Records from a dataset
▽

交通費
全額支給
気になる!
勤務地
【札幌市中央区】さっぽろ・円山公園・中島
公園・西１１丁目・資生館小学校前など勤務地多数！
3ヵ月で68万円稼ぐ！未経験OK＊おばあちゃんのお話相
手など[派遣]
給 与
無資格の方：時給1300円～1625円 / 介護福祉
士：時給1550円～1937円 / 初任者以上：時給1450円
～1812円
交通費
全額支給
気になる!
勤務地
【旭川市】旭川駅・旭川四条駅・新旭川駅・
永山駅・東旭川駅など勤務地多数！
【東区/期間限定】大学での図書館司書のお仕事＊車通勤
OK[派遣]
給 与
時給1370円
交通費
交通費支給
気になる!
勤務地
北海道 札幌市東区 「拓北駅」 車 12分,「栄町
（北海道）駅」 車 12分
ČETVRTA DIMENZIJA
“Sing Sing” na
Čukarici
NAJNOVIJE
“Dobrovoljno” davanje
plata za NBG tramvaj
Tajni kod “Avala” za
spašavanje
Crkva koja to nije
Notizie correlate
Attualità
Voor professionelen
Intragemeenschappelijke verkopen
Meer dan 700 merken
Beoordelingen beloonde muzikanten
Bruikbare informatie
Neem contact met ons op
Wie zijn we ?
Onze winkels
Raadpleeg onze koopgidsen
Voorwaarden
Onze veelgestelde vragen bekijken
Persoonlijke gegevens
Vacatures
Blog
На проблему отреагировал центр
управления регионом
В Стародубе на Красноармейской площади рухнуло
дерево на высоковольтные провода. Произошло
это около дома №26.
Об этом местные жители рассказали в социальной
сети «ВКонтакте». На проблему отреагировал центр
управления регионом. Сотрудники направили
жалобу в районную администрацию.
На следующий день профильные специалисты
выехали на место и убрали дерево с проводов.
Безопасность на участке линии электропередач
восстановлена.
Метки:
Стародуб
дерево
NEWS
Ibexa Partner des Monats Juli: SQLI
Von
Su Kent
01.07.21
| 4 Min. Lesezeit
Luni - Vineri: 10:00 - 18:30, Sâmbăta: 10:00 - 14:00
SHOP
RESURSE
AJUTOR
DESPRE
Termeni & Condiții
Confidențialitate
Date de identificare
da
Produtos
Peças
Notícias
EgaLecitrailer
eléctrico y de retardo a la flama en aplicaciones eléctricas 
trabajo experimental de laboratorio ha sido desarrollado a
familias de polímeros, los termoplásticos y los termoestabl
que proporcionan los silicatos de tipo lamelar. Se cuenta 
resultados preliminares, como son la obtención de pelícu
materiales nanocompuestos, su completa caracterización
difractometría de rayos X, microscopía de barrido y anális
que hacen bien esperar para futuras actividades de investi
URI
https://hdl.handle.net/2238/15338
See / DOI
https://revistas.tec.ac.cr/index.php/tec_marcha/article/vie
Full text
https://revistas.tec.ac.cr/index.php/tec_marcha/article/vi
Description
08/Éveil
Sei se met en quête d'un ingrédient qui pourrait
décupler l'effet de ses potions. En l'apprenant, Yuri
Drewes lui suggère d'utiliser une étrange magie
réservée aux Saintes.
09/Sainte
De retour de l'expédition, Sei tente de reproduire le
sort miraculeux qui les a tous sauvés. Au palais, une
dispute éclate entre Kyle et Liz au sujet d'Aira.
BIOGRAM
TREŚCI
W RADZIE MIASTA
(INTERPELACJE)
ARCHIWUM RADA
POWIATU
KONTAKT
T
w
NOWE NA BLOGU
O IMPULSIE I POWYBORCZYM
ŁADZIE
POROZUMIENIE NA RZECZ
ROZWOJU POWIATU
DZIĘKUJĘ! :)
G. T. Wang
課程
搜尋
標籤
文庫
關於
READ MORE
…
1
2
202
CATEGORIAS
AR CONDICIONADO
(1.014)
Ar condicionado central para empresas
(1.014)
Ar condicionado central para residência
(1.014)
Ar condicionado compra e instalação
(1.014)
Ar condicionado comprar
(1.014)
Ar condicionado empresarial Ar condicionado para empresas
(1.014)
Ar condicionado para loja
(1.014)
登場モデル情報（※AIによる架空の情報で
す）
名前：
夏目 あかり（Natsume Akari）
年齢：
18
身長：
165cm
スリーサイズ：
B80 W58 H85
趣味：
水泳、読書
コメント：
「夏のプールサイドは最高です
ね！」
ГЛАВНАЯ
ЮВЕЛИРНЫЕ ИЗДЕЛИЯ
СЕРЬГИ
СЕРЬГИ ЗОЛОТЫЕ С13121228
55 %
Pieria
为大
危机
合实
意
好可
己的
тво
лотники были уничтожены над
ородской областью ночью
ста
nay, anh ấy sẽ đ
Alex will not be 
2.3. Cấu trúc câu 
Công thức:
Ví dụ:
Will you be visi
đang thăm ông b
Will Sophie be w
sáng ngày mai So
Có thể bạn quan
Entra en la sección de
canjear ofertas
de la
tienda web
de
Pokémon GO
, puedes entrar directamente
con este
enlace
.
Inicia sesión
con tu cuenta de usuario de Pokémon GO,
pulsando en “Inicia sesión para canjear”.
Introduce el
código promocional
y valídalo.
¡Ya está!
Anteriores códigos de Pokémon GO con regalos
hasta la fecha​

△

• _The task_:
Each record above has to be printed again, word for word.

• _Reply to the task_:
交通費
全額支給
気になる!
勤務地
【札幌市中央区】さっぽろ・円山公園・中島
公園・西１１丁目・資生館小学校前など勤務地多数！
3ヵ月で68万円稼ぐ！未経験OK＊おばあちゃんのお話相
手など[派遣]
給 与
無資格の方：時給1300円～1625円 / 介護福祉
士：時給1550円～1937円 / 初任者以上：時給1450円
～1812円
交通費
全額支給
気になる!
勤務地
【旭川市】旭川駅・旭川四条駅・新旭川駅・
永山駅・東旭川駅など勤務地多数！
【東区/期間限定】大学での図書館司書のお仕事＊車通勤
OK[派遣]
給 与
時給1370円
交通費
交通費支給
気になる!
勤務地
北海道 札幌市東区 「拓北駅」 車 12分,「栄町
（北海道）駅」 車 12分
ČETVRTA DIMENZIJA
“Sing Sing” na
Čukarici
NAJNOVIJE
“Dobrovoljno” davanje
plata za NBG tramvaj
Tajni kod “Avala” za
spašavanje
Crkva koja to nije
Notizie correlate
Attualità
Voor professionelen
Intragemeenschappelijke verkopen
Meer dan 700 merken
Beoordelingen beloonde muzikanten
Bruikbare informatie
Neem contact met ons op
Wie zijn we ?
Onze winkels
Raadpleeg onze koopgidsen
Voorwaarden
Onze veelgestelde vragen bekijken
Persoonlijke gegevens
Vacatures
Blog
На проблему отреагировал центр
управления регионом
В Стародубе на Красноармейской площади рухнуло
дерево на высоковольтные провода. Произошло
это около дома №26.
Об этом местные жители рассказали в социальной
сети «ВКонтакте». На проблему отреагировал центр
управления регионом. Сотрудники направили
жалобу в районную администрацию.
На следующий день профильные специалисты
выехали на место и убрали дерево с проводов.
Безопасность на участке линии электропередач
восстановлена.
Метки:
Стародуб
дерево
NEWS
Ibexa Partner des Monats Juli: SQLI
Von
Su Kent
01.07.21
| 4 Min. Lesezeit
Luni - Vineri: 10:00 - 18:30, Sâmbăta: 10:00 - 14:00
SHOP
RESURSE
AJUTOR
DESPRE
Termeni & Condiții
Confidențialitate
Date de identificare
da
Produtos
Peças
Notícias
EgaLecitrailer
eléctrico y de retardo a la flama en aplicaciones eléctricas 
trabajo experimental de laboratorio ha sido desarrollado a
familias de polímeros, los termoplásticos y los termoestabl
que proporcionan los silicatos de tipo lamelar. Se cuenta 
resultados preliminares, como son la obtención de pelícu
materiales nanocompuestos, su completa caracterización
difractometría de rayos X, microscopía de barrido y anális
que hacen bien esperar para futuras actividades de investi
URI
https://hdl.handle.net/2238/15338
See / DOI
https://revistas.tec.ac.cr/index.php/tec_marcha/article/vie
Full text
https://revistas.tec.ac.cr/index.php/tec_marcha/article/vi
Description
08/Éveil
Sei se met en quête d'un ingrédient qui pourrait
décupler l'effet de ses potions. En l'apprenant, Yuri
Drewes lui suggère d'utiliser une étrange magie
réservée aux Saintes.
09/Sainte
De retour de l'expédition, Sei tente de reproduire le
sort miraculeux qui les a tous sauvés. Au palais, une
dispute éclate entre Kyle et Liz au sujet d'Aira.
BIOGRAM
TREŚCI
W RADZIE MIASTA
(INTERPELACJE)
ARCHIWUM RADA
POWIATU
KONTAKT
T
w
NOWE NA BLOGU
O IMPULSIE I POWYBORCZYM
ŁADZIE
POROZUMIENIE NA RZECZ
ROZWOJU POWIATU
DZIĘKUJĘ! :)
G. T. Wang
課程
搜尋
標籤
文庫
關於
READ MORE
…
1
2
202
CATEGORIAS
AR CONDICIONADO
(1.014)
Ar condicionado central para empresas
(1.014)
Ar condicionado central para residência
(1.014)
Ar condicionado compra e instalação
(1.014)
Ar condicionado comprar
(1.014)
Ar condicionado empresarial Ar condicionado para empresas
(1.014)
Ar condicionado para loja
(1.014)
登場モデル情報（※AIによる架空の情報で
す）
名前：
夏目 あかり（Natsume Akari）
年齢：
18
身長：
165cm
スリーサイズ：
B80 W58 H85
趣味：
水泳、読書
コメント：
「夏のプールサイドは最高です
ね！」
ГЛАВНАЯ
ЮВЕЛИРНЫЕ ИЗДЕЛИЯ
СЕРЬГИ
СЕРЬГИ ЗОЛОТЫЕ С13121228
55 %
Pieria
为大
危机
合实
意
好可
己的
тво
лотники были уничтожены над
ородской областью ночью
ста
nay, anh ấy sẽ đ
Alex will not be 
2.3. Cấu trúc câu 
Công thức:
Ví dụ:
Will you be visi
đang thăm ông b
Will Sophie be w
sáng ngày mai So
Có thể bạn quan
Entra en la sección de
canjear ofertas
de la
tienda web
de
Pokémon GO
, puedes entrar directamente
con este
enlace
.
Inicia sesión
con tu cuenta de usuario de Pokémon GO,
pulsando en “Inicia sesión para canjear”.
Introduce el
código promocional
y valídalo.
¡Ya está!
Anteriores códigos de Pokémon GO con regalos
hasta la fecha​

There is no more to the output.